Disappointing CuBlas performance


I have been working on a visualization algorithm lately, which involves computing the product of three dense matrices for every “frame”. The matrix product is written as: A = MPN.

P is actually a small tri-tensor of size p x p x p, where p is in the range 4 to 20. M and N are much larger, ie. 1000 x p and p x 1000 respectively. However, only P is updated for every frame.

Since the result of this computation was to be used by GPU shaders, I implemented a crude GPGPU-style blocked matrix multiply using OpenGL shaders (very much based on the memory model described by Gavindaraju et. al. in their SC06 paper), but was planning to move to cublas as soon as it was released on Linux.

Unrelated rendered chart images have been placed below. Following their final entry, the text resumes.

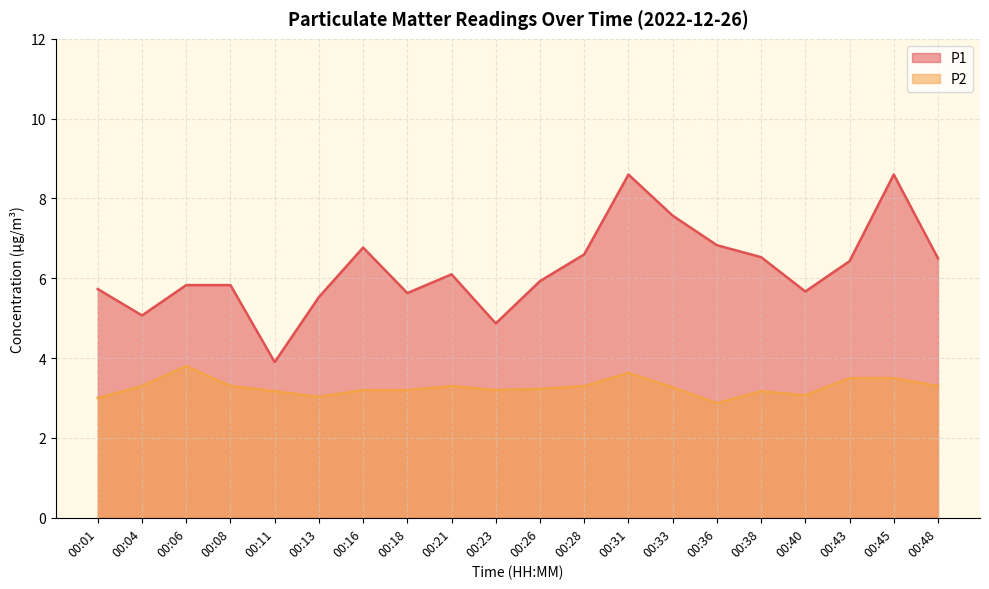

At which category does P2 reach its first local peak?

00:06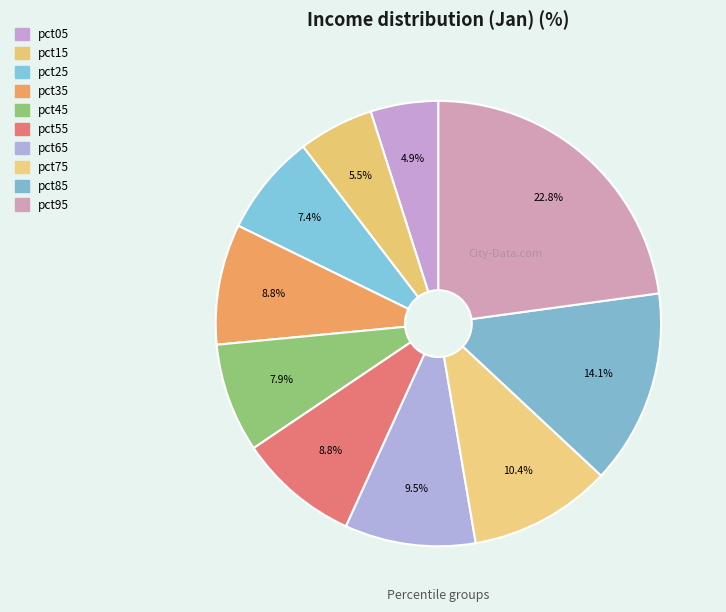

How many segments does this pie chart have?

10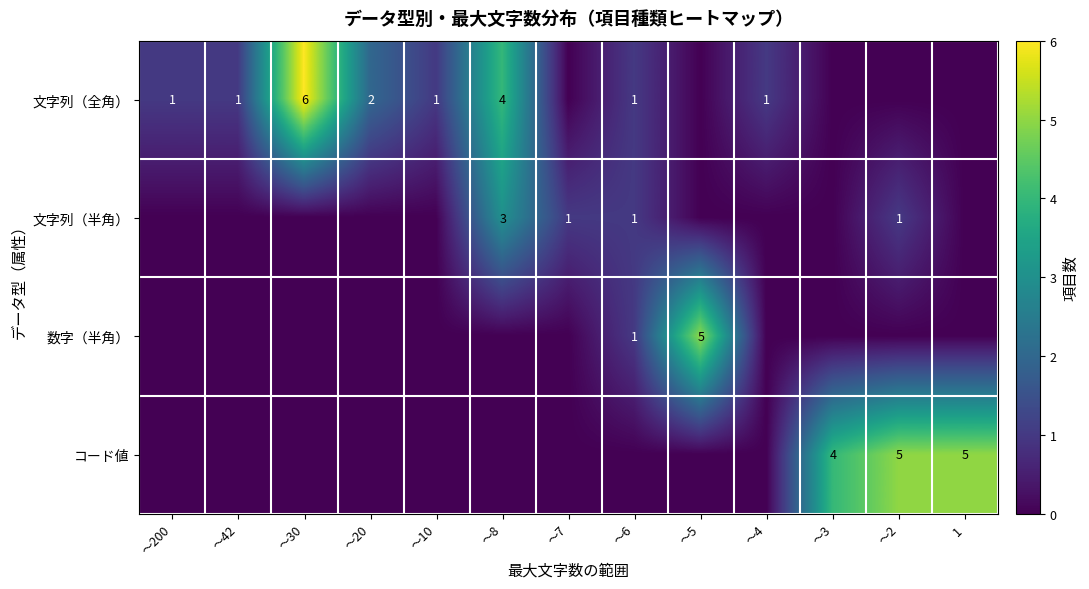

The 文字列（全角） series shows 1 at ～200. True or false?

True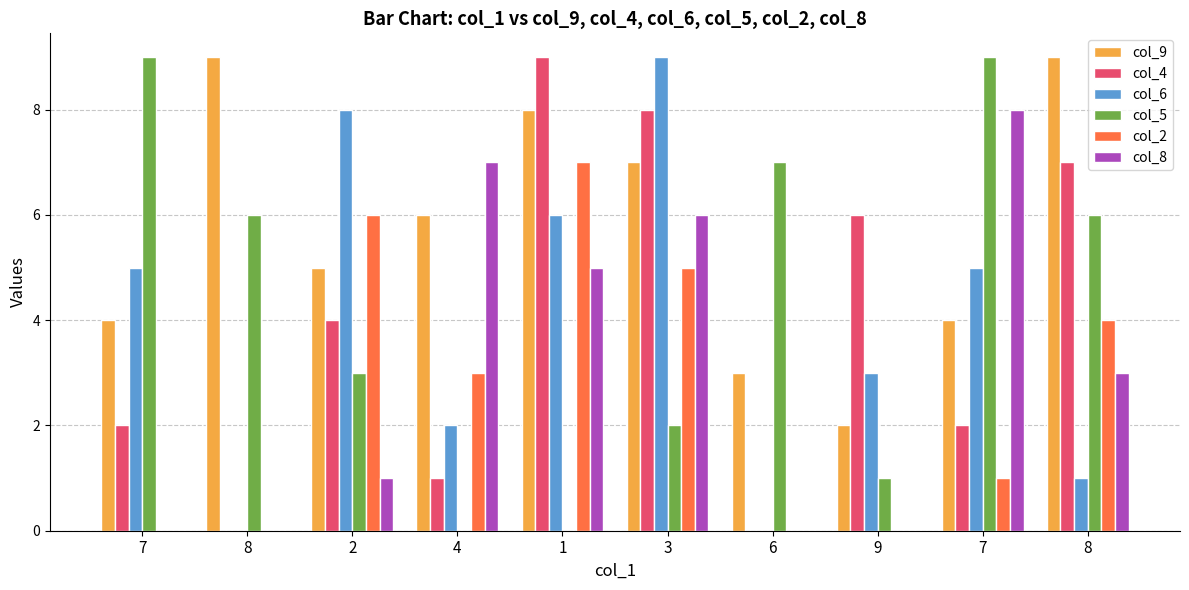

Rank the series by their maximum value, from highest to lowest.

col_9, col_4, col_6, col_5, col_8, col_2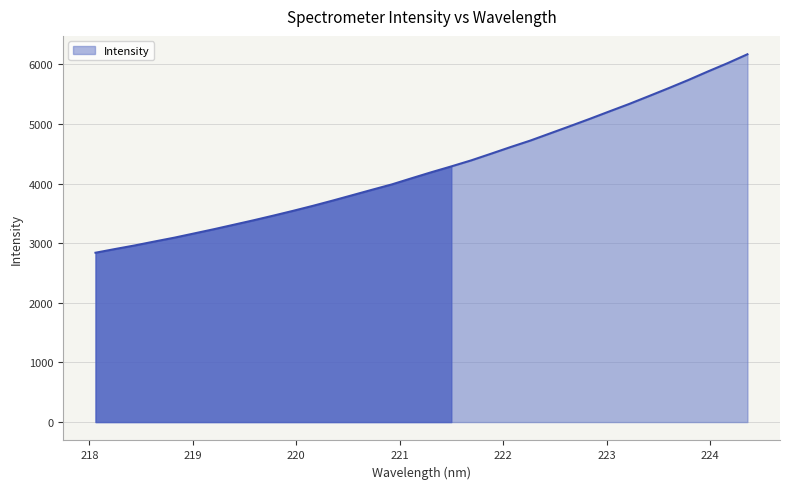

Does the chart have visible grid lines?

Yes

The big day was finally here yesterday, and porting my code to cublas was a breeze. Basically all I do is:

float* d_M; float* d_N; float* d_P; float* d_tmp; float* d_A; // Handles for GPU memory

cublasAlloc( m*p, sizeof(float), reinterpret_cast<void**>( d_M ) ); // Ditto for the rest of the handles

cublasSetVector( ...); // For M and N

while (rendering) (


  cublasSetVector( p*p*p, sizeof(float), P.data(), 1, d_P, 1 );

  // For every tensor slice

  for ( uint i = 0; i < p; ++i ) (

      // tmp = P*N

      cublasSgemm( 'n', 'n', p, n, p, 1.0f, d_T + i*p*p, p, d_N, p, 0.0f, d_tmp, p );

      // A = M*tmp     

      cublasSgemm( 'n', 'n', m, n, p, 1.0f, d_M,  m, d_tmp, p, 0.0f, d_A + i*m*n, m );


   // Use the result...


The numerics are correct and yield the correct answer. However performance is about a third(!) of my own GPU matrix multiply. (210 “FPS” versus 640 “FPS” when I only do the P calculation and the matrix multiply and p =4, m=n=1024)

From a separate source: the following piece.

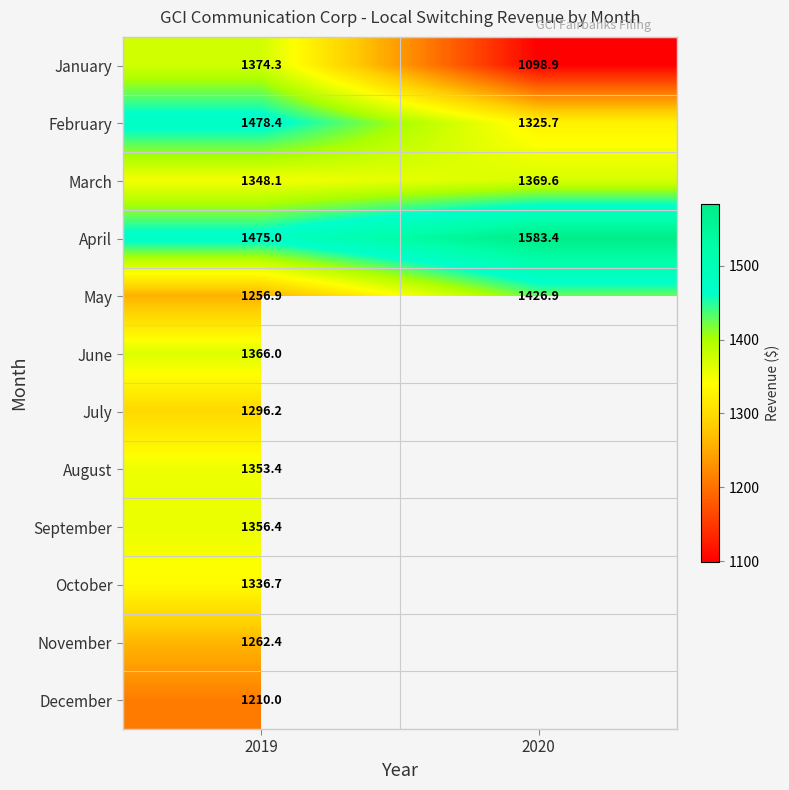

Which label corresponds to the smallest value in the chart?

2020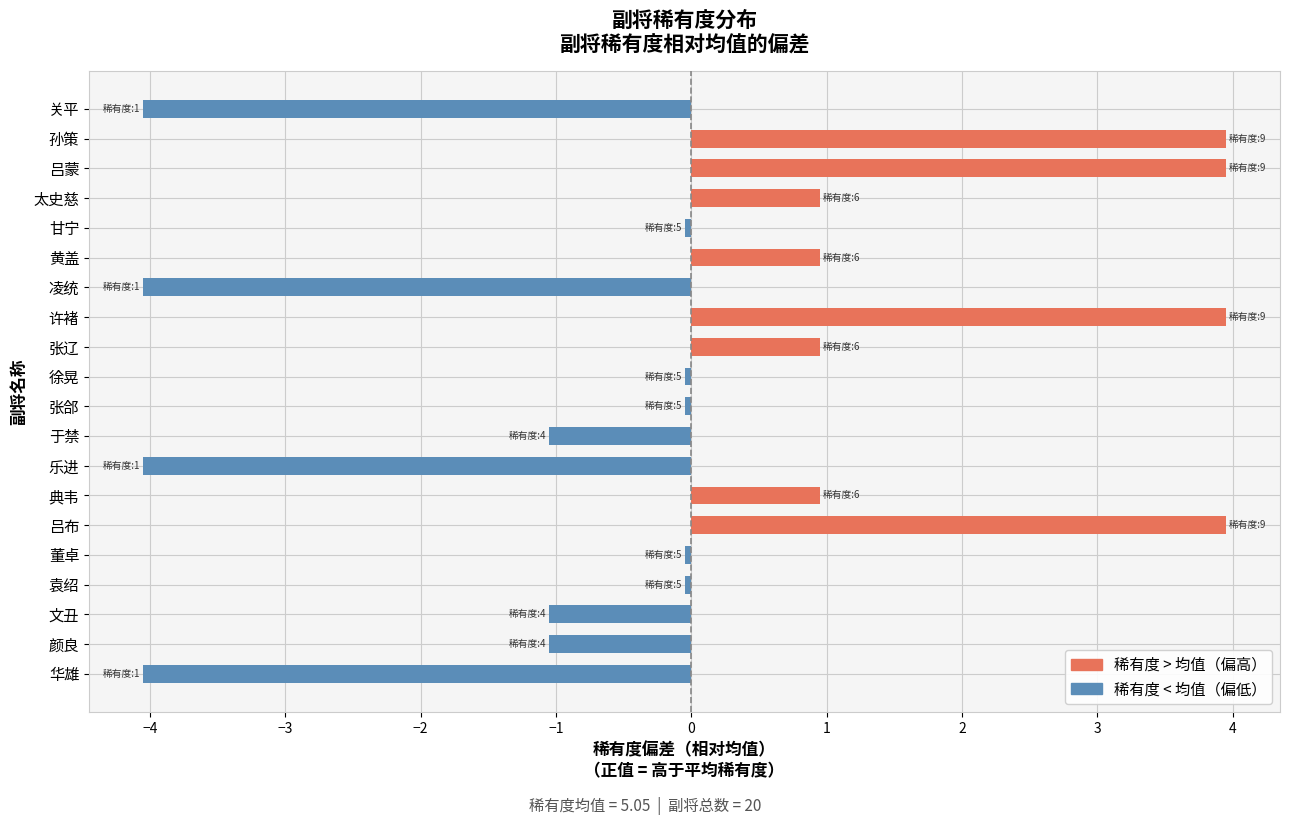

Between 张辽 and 袁绍, which is larger?

张辽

It should be said that in my own GPGPU matrix multiply I do 4-slices at a time in a texture lookup for the P-tensor. I had the impression that the G80 was a scalar architechture, so there was no advantage to doing 4-component arithmetic. Of course, I get away with 1/4 of the number of readings of M and N. Would this explain the extreme drop off performance?

I have very little experience with the BLAS interface, is there a better way to do tensor products than my slice-by-slice approach?

Thanks in advande for any advice, comments etc.

Thanks for the feedback. We’re always interested in any performance results people are obtaining.

The main issue here appears to be the size of your matrices. cuBLAS is optimized for operating on large matrices. Matrices should not be narrower than 16 in any dimension, preferably not less than 32.

The CPU overhead for launching a kernel is quite high in the current CUDA release, so where possible you should try and do as much work as possible per cuBLAS call.

I’m not familiar with tensor products, but is it possible you could combine some of your vectors together into a larger matrix?